** TESTO **

Le risposte date da The Donald a quanto accaduto negli ultimi tre mesi sono state all’insegna della confusione e della contraddizione. Con un’America che si è trovata di fronte alla più grave crisi sanitario-economica dai tempi della Seconda Guerra Mondiale e da un’altrettanto grave crisi sociale (razzismo, violenze della polizia, scontri di piazza e saccheggi) come non si vedeva dal 1968, il “Commander in Chief” eletto all’insegna di America First, slogan che si è dimostrato tra i più divisivi di sempre, ha raggiunto il livello di popolarità peggiore di sempre.
Cosa dicono i numeri
Gli indici di gradimento del presidente Usa nell’ultimo mese sono peggiorati, stando alla stima di FiveThirtyEight, il sito di Nate Silver che si basa su una media corretta di tutti i sondaggi in circolazione e che ha quasi sempre azzeccato i pronostici elettorali. Se la percentuale di “approvazione” nei confronti di The Donald è scesa solo leggermente (dal 43,3 al 42,9), quello di “disapprovazione” è salito di quasi tre punti (dal 50,7 al 53,6). Se risaliamo a due mesi fa, vediamo che il presidente Usa aveva addirittura ottenuto i suoi migliori indici da quando si è insediato alla Casa Bianca nel gennaio 2017. Una breve luna di miele, dovuta soprattutto ai miliardi di dollari stanziati nel programma di lotta al coronavirus per aiutare i cittadini americani.
Sono numeri, quelli di oggi, che assomigliano a quelli degli ultimi due presidenti che sono stati sconfitti nella corsa a un secondo mandato, ovvero George H.W. Bush (sconfitto da Bill Clinton nel 1992) e Jimmy Carter (sconfitto da Ronald Reagan nel 1980). Numeri che lo collocano più indietro di chi – come Barack Obama nel 2012 e George W. Bush, nel 2004 – hanno avuto contendenti di peso e a larghissima distanza da coloro che sono stati rieletti con quella che viene definita una ‘valanga’, come Richard Nixon (1972), Ronald Reagan (1984) e Bill Clinton (1996).
Verso il 3 novembre
Per il celebre economista, saggista e columnist Robert Reich (che ha servito nei governi Usa di Ford, Carter e Clinton, di cui è stato ministro del Lavoro) “in realtà, Donald Trump non dirige il governo degli Stati Uniti. Non gestisce niente. Non organizza nessuno. Non amministra, non controlla e non supervisiona. Non legge promemoria. Odia le riunioni. Non ha pazienza per i briefing. La sua Casa Bianca è nel caos perpetuo. Da quando si è trasferito nello Studio Ovale nel gennaio 2017 non ha mostrato un briciolo di interesse a governare. È ossessionato solo da se stesso”.

(Voci di dati estratti)
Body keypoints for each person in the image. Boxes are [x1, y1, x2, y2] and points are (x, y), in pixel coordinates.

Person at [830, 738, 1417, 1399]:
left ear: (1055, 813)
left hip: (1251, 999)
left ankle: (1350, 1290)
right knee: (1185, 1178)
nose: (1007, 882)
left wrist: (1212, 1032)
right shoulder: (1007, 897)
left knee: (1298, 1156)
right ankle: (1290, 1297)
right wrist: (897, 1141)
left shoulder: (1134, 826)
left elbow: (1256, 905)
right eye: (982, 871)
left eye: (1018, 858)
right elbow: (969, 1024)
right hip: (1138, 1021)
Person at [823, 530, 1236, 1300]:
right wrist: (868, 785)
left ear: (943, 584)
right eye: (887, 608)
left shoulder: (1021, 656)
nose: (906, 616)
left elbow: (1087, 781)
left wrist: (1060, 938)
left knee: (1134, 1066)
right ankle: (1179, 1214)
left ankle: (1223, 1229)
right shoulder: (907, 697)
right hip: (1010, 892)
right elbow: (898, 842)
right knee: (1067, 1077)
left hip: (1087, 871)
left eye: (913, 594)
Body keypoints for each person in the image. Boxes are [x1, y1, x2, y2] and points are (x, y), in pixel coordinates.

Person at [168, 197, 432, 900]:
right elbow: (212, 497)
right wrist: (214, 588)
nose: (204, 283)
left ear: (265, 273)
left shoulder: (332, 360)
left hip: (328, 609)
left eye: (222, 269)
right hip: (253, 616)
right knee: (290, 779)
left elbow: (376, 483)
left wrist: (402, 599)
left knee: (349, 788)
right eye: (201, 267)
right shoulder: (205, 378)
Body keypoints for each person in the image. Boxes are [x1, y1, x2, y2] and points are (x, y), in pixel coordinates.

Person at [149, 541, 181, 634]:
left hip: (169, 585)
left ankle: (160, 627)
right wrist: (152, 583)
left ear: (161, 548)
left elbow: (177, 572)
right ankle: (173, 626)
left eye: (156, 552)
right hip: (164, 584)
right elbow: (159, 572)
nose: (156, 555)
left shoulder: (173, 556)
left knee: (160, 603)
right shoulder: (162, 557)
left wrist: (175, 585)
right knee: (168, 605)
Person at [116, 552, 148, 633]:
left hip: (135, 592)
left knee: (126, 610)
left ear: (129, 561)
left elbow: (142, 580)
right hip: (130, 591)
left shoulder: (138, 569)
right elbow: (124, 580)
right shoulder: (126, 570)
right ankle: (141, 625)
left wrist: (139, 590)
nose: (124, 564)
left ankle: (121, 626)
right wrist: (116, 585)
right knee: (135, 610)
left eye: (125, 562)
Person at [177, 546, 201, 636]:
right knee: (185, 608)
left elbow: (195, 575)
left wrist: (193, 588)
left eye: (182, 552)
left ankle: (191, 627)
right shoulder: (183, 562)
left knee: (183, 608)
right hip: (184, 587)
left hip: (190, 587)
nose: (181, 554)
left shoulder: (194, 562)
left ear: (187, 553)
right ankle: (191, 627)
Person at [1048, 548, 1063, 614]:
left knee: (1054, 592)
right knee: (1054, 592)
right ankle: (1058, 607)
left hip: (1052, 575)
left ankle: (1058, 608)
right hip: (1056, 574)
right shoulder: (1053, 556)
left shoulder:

** LE TUE ISTRUZIONI **
Quali presidenti, secondo il testo sul gradimento di Trump, sono stati rieletti con quella che viene definita una ‘valanga’, e in quale anno?

** RISPOSTA SCRITTA **
Richard Nixon (1972), Ronald Reagan (1984), Bill Clinton (1996).